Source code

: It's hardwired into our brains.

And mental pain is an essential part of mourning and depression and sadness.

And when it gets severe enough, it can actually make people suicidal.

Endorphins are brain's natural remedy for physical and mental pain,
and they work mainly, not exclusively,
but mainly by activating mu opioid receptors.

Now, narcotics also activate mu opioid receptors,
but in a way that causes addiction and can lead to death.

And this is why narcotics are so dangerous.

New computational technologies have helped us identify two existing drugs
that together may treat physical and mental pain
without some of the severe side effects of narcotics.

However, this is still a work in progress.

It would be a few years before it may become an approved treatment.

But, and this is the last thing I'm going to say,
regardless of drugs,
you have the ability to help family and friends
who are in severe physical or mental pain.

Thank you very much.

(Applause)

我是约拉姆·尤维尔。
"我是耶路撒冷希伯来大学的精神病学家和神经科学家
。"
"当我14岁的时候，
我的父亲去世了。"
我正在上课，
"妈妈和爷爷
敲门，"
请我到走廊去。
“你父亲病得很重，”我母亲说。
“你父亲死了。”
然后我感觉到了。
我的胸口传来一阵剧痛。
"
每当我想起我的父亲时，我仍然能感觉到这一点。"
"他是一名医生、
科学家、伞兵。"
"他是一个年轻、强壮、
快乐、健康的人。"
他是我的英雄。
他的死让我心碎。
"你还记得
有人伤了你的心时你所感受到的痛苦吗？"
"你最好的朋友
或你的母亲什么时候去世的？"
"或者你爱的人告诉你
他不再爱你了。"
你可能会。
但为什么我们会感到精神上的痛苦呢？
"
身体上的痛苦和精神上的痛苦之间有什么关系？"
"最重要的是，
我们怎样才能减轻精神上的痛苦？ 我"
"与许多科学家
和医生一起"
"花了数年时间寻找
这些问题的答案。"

########

* What is expected *
Show every line of the entries above where the word "drugs" occurs.

* Reply to the exercise *
New computational technologies have helped us identify two existing drugs
regardless of drugs,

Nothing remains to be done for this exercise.